# Lost my Luster



## Num & Nummer (Sep 30, 2011)

Hello. This is my first post but from reading some of the information I think this will be a great way for my husband and I to attempt to restore our relationship. We have been together for nearly 15 years...high school sweet hearts. Married for the last 5 I can't really say there have been too many "happy" years. Our lives are so filled with kids, work, school, hobbies, responsibilities, etc. that we never make time for each other and have managed to drift completely apart. I know I don't give him the "attention" he needs as a man but I am usually so exhausted and completely numb to any kind of sexual behavior that I feel like I could go on never do it again. I know I'm not the only woman who feels like this but how do I overcome it?


----------



## Deejo (May 20, 2008)

You overcome it by looking at it the same way you look at caring for your kids, or meeting your obligations at work ...

because it's important ... because you should.

Mentally check off your top 3 priorities, if your marriage isn't first ... well then you now you know why yourself and so many others feel about marriage the way that you do.

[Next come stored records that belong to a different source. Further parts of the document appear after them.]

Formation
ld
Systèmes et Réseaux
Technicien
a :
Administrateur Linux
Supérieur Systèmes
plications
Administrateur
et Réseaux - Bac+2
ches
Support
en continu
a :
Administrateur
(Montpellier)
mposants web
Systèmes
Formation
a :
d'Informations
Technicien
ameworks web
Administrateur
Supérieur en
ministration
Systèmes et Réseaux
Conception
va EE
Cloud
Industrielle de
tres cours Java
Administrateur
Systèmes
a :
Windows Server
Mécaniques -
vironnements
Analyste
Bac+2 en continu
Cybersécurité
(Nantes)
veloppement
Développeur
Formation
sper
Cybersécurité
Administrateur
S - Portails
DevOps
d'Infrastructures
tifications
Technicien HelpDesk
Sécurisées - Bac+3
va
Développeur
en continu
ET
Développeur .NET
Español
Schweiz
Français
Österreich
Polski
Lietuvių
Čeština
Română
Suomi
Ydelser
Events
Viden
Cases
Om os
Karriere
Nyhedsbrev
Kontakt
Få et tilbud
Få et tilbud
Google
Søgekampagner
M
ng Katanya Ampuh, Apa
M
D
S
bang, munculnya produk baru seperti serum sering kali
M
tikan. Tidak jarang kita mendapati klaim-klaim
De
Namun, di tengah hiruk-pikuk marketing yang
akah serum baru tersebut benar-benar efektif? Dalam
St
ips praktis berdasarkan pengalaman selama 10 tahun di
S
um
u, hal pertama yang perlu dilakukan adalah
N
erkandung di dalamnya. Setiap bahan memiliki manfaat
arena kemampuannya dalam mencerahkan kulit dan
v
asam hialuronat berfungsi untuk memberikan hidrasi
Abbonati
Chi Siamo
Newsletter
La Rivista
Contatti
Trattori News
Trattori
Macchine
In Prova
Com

Ask yourself and your husband some simple questions.

What do you want your marriage to be like?

Then do it.


----------



## chillymorn (Aug 11, 2010)

by being realistic in your expectations about what marriage is supost to be.

you indicate that you have neglected him sexually for awhile.
start there ,save some of your energy for making love to your man .

on your death bed you will never say I wish I didn't make love so often.

you might be surprised at how happy and rejuvinated you feel after connecting with your man.


hey give it a try start by say I'm going to bang him 3 times aweek or whatever frequency that would be a big improvement for a month and see what happens.at the end of the month reevaluate and see if things are getting better. 

its kinda like starting an exercize program you just have to start or it will never happen


----------



## Enchantment (May 11, 2011)

I agree with the other posters.

Have you looked at ways that you could manage your life to try and cut back on the 'busy-ness' of it so that you are not so exhausted and stressed?

Start to move your husband and marriage up on your priority list. Look at the 'things' you've currently got going on in your life and really think about whether they are that important for you to do. If not, then minimize or eliminate them.

Look at even simple ways that you could try and connect with your husband on a daily basis - verbalizing how you appreciate him and what he does, touching his shoulder/hair when he's sitting at the dinner table, reaching for his hand when you go out.

God Bless.


----------



## Nickitta (May 12, 2011)

You have to make time for your marriage in your busy schedule. Have you heard about "date nights". At least once a week, plan something for just you and your partner, away from the children. It can be anything as long as you both enjoy it (walk in the park, going to a restaurant, etc...). If you leave things the way they are, the distance between you and your spouse will one day become too big for you to cross.


----------



## Stonewall (Jul 5, 2011)

It requires a balanced approach But the spouse must come first and then the children. 

Popular culture will tell you the reverse but the only time the child should come first is when it is a infant or small toddler. After that your focus should shift back to the spouse. This is a general principle of course some specific cases will come up that require a brief reversal of that role.


----------



## uphillbattle (Aug 17, 2011)

I just can't buy the whole not enough time, too tired excuse. I work 12 hours a day, we have 5 kids including a toddler. 

I come home from work (yes I am tired as hell, I have a phyical job), make dinner (she offers too make dinner but I enjoy cooking) We help the kids with homework. We fold and put away the laundry she did that day. We spend about an hour either doing things with the kids together or individualy. One of us puts the toddler to bed while the other gets all the other children settled down. After all is settled down we grab a coffee, go out to the car and have about a half hour to an hour of just sitting down having a smoke or 2 drinking coffee while listening to music and just B.S.ing. Then we go inside, paly a game (lately it has been uno but it changes quite a bit). When we settle down, usualy atleast one of us gets a massage, after this well, after this it depends but you get the point.

Marriage is not easy, it is a job in and of itself. Just like any other job, if you are lazy you will eventually get fired (or in this case you may just be miserable for the rest of your life). If you make the effort and put your marriage as a high priority you can make it work.


----------



## Tall Average Guy (Jul 26, 2011)

Stonewall said:


> It requires a balanced approach But the spouse must come first and then the children.
> 
> Popular culture will tell you the reverse but the only time the child should come first is when it is a infant or small toddler. After that your focus should shift back to the spouse. This is a general principle of course some specific cases will come up that require a brief reversal of that role.



The best thing you can give your children is to be happy in your marriage.


----------